一个个名字在苏空夏的脑海中徘徊,苏空夏一个踉跄朝着水泥地倒去……
“苏小姐!”
就在苏空夏马上就要与地面来个亲密接触的时候,薄夜暝的助理却轻轻的将她扶住。
“快扶苏小姐上车。”
苏空夏大脑一片混沌,眼前更是模糊的连睫毛都糊在了一起。
“你们这是要带我去哪?”
然而,还未等到苏空夏思索出个来龙去脉,她便已经被助理带到了薄夜暝的办公室。
尽管她素来知晓薄夜暝在b城是个什么样的角色,可当她到了他的办公室,却还是被里面的陈设震惊到。
电梯一打开,便是会客区,繁复奢华的灯饰在松软名贵的地毯上投射出阴沉的暗影,长廊的两侧竟是些极尽艺术气息的名画,空气中弥漫着古龙水的气息,给这房间更平添了几分雅致。
“苏小姐,您还愣着干什么啊,快往前走啊。”
助理催促的声音打断了苏空夏的神思,苏空夏颤颤巍巍的嘟囔道:“你…带我来这里干嘛?这…不是薄夜暝的办公室?”
话音未落,一道高大的身影便将苏空夏的影子包裹了个严实。
薄夜暝的声音略带沙哑。
“少那么多废话,给我进去。”
说着便拉着苏空夏的手腕朝里面的隔间走去。
此时的苏空夏便是想挣脱也挣脱不得了,而薄夜暝也没有多与她废话,只是将拟好的合同扔到了苏空夏的面前。
“签了。

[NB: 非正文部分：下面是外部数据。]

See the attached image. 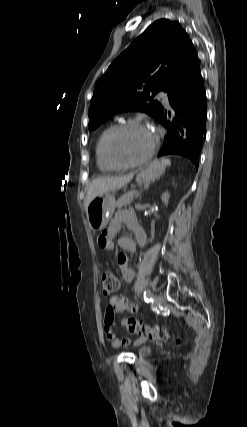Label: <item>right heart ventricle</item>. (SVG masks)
I'll use <instances>...</instances> for the list:
<instances>
[{"instance_id": "1", "label": "right heart ventricle", "mask_w": 247, "mask_h": 427, "mask_svg": "<svg viewBox=\"0 0 247 427\" xmlns=\"http://www.w3.org/2000/svg\"><path fill=\"white\" fill-rule=\"evenodd\" d=\"M115 127V125H109L107 126L99 135L96 144H95V159L98 169L101 172L109 173L113 172L117 169L112 167L108 161L105 158L104 155V143L108 136V134L111 132V130Z\"/></svg>"}]
</instances>
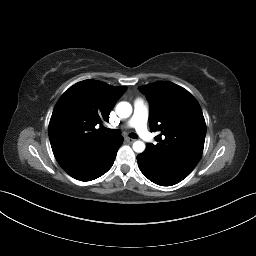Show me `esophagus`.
Masks as SVG:
<instances>
[{
	"instance_id": "obj_1",
	"label": "esophagus",
	"mask_w": 256,
	"mask_h": 256,
	"mask_svg": "<svg viewBox=\"0 0 256 256\" xmlns=\"http://www.w3.org/2000/svg\"><path fill=\"white\" fill-rule=\"evenodd\" d=\"M125 140L128 142V143H133L135 140L134 139H132V138H125Z\"/></svg>"
}]
</instances>
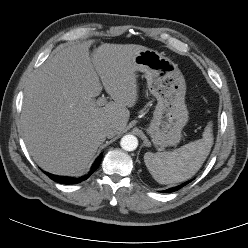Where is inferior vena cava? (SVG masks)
I'll list each match as a JSON object with an SVG mask.
<instances>
[{
    "mask_svg": "<svg viewBox=\"0 0 248 248\" xmlns=\"http://www.w3.org/2000/svg\"><path fill=\"white\" fill-rule=\"evenodd\" d=\"M104 134L107 138H112L117 134V128L114 125L105 126Z\"/></svg>",
    "mask_w": 248,
    "mask_h": 248,
    "instance_id": "602c4592",
    "label": "inferior vena cava"
}]
</instances>
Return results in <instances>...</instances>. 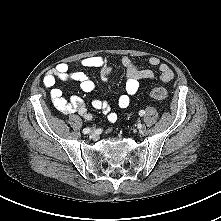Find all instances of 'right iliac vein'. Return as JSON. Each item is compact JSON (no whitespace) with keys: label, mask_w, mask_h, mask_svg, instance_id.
Instances as JSON below:
<instances>
[{"label":"right iliac vein","mask_w":221,"mask_h":221,"mask_svg":"<svg viewBox=\"0 0 221 221\" xmlns=\"http://www.w3.org/2000/svg\"><path fill=\"white\" fill-rule=\"evenodd\" d=\"M89 133L92 134V135H95V134H96L95 130H90Z\"/></svg>","instance_id":"obj_1"}]
</instances>
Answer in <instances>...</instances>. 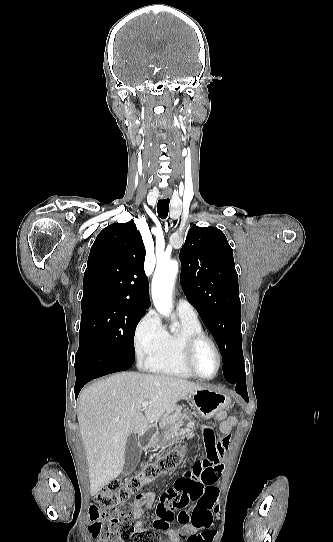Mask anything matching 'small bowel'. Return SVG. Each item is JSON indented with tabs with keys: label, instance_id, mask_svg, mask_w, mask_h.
I'll list each match as a JSON object with an SVG mask.
<instances>
[{
	"label": "small bowel",
	"instance_id": "small-bowel-1",
	"mask_svg": "<svg viewBox=\"0 0 333 542\" xmlns=\"http://www.w3.org/2000/svg\"><path fill=\"white\" fill-rule=\"evenodd\" d=\"M222 415L223 421L219 426V434H217L214 430L213 432L207 431V427L204 429L203 433L206 457L211 461L222 460L225 457L224 451L227 449L229 444L230 431L233 427L237 425V419L235 417L231 416L227 419H224V414L222 413ZM154 499L155 495L153 493H141L137 494L135 497V501L130 504V515L134 520H136L135 526L138 531L144 529V524L142 521H140V519L151 506ZM142 505H146V508H142ZM190 514L191 513H188L186 511V513L181 514V516L186 517ZM198 514L199 518H208L210 519V521L205 520L202 522L201 520H195L193 523L179 522L181 524V528L179 531L166 530L164 532L165 536L168 538L167 541L180 542L183 537L195 533L196 531H201L202 529L205 531L211 530L213 525L210 512H208L207 510H199Z\"/></svg>",
	"mask_w": 333,
	"mask_h": 542
}]
</instances>
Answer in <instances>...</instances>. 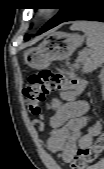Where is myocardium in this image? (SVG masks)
<instances>
[{"instance_id":"f54148a6","label":"myocardium","mask_w":104,"mask_h":169,"mask_svg":"<svg viewBox=\"0 0 104 169\" xmlns=\"http://www.w3.org/2000/svg\"><path fill=\"white\" fill-rule=\"evenodd\" d=\"M39 14L43 17H50L51 13L48 10H39Z\"/></svg>"}]
</instances>
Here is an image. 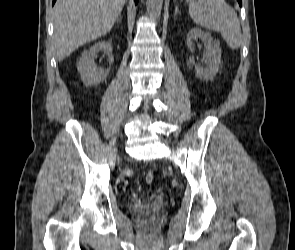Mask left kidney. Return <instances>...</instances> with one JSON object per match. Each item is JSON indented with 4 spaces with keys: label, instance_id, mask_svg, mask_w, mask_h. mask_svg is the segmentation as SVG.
Instances as JSON below:
<instances>
[{
    "label": "left kidney",
    "instance_id": "left-kidney-1",
    "mask_svg": "<svg viewBox=\"0 0 295 250\" xmlns=\"http://www.w3.org/2000/svg\"><path fill=\"white\" fill-rule=\"evenodd\" d=\"M197 38L201 39L204 43L205 51L202 62L206 64V67H196V75L200 79L213 80L221 64V49L219 47V41L213 39L210 34L201 29L192 28L187 35V45L191 51H193L192 41Z\"/></svg>",
    "mask_w": 295,
    "mask_h": 250
}]
</instances>
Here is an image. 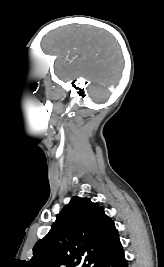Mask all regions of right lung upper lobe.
<instances>
[{
  "label": "right lung upper lobe",
  "instance_id": "right-lung-upper-lobe-1",
  "mask_svg": "<svg viewBox=\"0 0 164 267\" xmlns=\"http://www.w3.org/2000/svg\"><path fill=\"white\" fill-rule=\"evenodd\" d=\"M122 248L114 222L98 203L74 196L49 233L33 248L30 267H94L104 256Z\"/></svg>",
  "mask_w": 164,
  "mask_h": 267
}]
</instances>
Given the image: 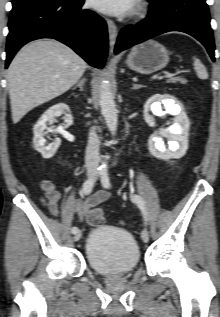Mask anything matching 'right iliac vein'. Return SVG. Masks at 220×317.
<instances>
[{
	"label": "right iliac vein",
	"mask_w": 220,
	"mask_h": 317,
	"mask_svg": "<svg viewBox=\"0 0 220 317\" xmlns=\"http://www.w3.org/2000/svg\"><path fill=\"white\" fill-rule=\"evenodd\" d=\"M81 236H82V232L80 231V230H78L76 233H75V235H74V237H73V240L76 242V241H79L80 240V238H81Z\"/></svg>",
	"instance_id": "right-iliac-vein-1"
}]
</instances>
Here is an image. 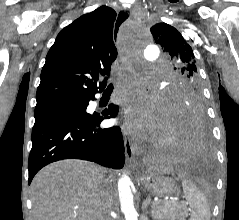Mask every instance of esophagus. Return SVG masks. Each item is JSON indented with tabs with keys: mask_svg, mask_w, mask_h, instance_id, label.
<instances>
[{
	"mask_svg": "<svg viewBox=\"0 0 239 220\" xmlns=\"http://www.w3.org/2000/svg\"><path fill=\"white\" fill-rule=\"evenodd\" d=\"M130 14H134V10L130 11V10H127L126 12L124 11H121L118 15V18H117V21H116V24L114 25L113 27V36H114V43H119V36H120V33H121V30H120V25L128 18V15ZM120 59H122V55H120ZM114 71L115 72H118L119 71V68L118 67H115L114 68ZM122 130H123V138H124V147H125V155H126V158L128 160V162L130 163H133L135 162V154H136V148L131 144L129 138L127 137V132H126V129H125V126L123 125L122 126Z\"/></svg>",
	"mask_w": 239,
	"mask_h": 220,
	"instance_id": "obj_1",
	"label": "esophagus"
}]
</instances>
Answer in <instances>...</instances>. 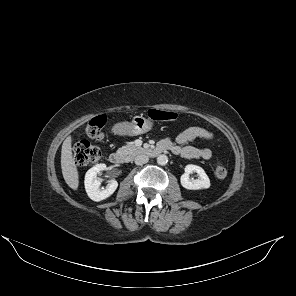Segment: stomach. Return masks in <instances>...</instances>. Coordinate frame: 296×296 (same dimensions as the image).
Segmentation results:
<instances>
[{"instance_id":"stomach-1","label":"stomach","mask_w":296,"mask_h":296,"mask_svg":"<svg viewBox=\"0 0 296 296\" xmlns=\"http://www.w3.org/2000/svg\"><path fill=\"white\" fill-rule=\"evenodd\" d=\"M153 122L143 116H135L131 122H120L115 125V130L120 135L136 136L150 131Z\"/></svg>"}]
</instances>
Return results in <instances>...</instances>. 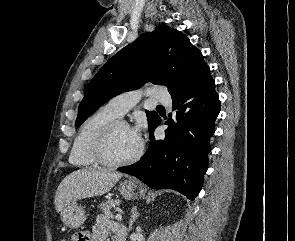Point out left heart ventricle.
I'll return each mask as SVG.
<instances>
[{
	"instance_id": "obj_1",
	"label": "left heart ventricle",
	"mask_w": 295,
	"mask_h": 241,
	"mask_svg": "<svg viewBox=\"0 0 295 241\" xmlns=\"http://www.w3.org/2000/svg\"><path fill=\"white\" fill-rule=\"evenodd\" d=\"M139 144L140 141L133 136L129 127L119 126L111 138L108 155L113 160L129 158L136 153Z\"/></svg>"
}]
</instances>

”
薄夜暝的双眸深不见底,透出令人不寒而栗的阴冷。
苏空夏不停的打着哆嗦,脸颊白的几乎透明,她紧紧的咬着嘴唇,只一个劲的落泪。
看到苏空夏这幅可怜巴巴的模样,薄夜暝竟生出几许的玩味,他扯了扯略紧的领带,眼神中却依然淡漠。
“你母亲的病情十分严峻,她的命可由不得你继续拖下去,况且你以为苏家会真的管你这个私生女吗?”
薄夜暝的语气宛若鬼魅,让苏空夏周身的毛孔都跟着倒竖了起来,她只觉得头发发麻,连牙齿都在打着寒战。
看来苏空夏还是小看了薄夜暝,仅仅不到一天,就连她是苏家私生女的身份都被薄夜暝查的一清二楚。
苏空夏低垂着目光,全身都写满了抗拒,她摇晃着脑袋,楚楚可怜的说道:“不行!苏家不会容许我们留在b…”
苏空夏的那个“城”字还没有说完,一个宽大的怀抱便包裹住了她抖的如筛糠般的身躯。
他身上的味道如他的人,也带着一种冷冽的冰凉,而握着她的手掌又萦绕出某种似曾相识的熟悉来。
这样贴近的身体似乎有些暧昧,可他的举动却霸道而无情。
“砰!”
一个红彤彤的指纹印正正当当的落在了苏空夏的名字上。
这样霸道的合同,苏空夏可真是头一遭遇到。
“女人,合同签了,你还想跑?”
“你!你这是逼良为娼!”
苏空夏嚼着泪花,咬着手指,倔强的背过头去。
薄夜暝冷哼一声,将两份合同扔在苏空夏的面前。
“你若是真不想签,你大可把两份合同撕了,你母亲的医药费,你便向苏家求去吧。”
薄夜暝已经算准了苏空夏的软肋,一针见血,不给苏空夏任何喘息的余地。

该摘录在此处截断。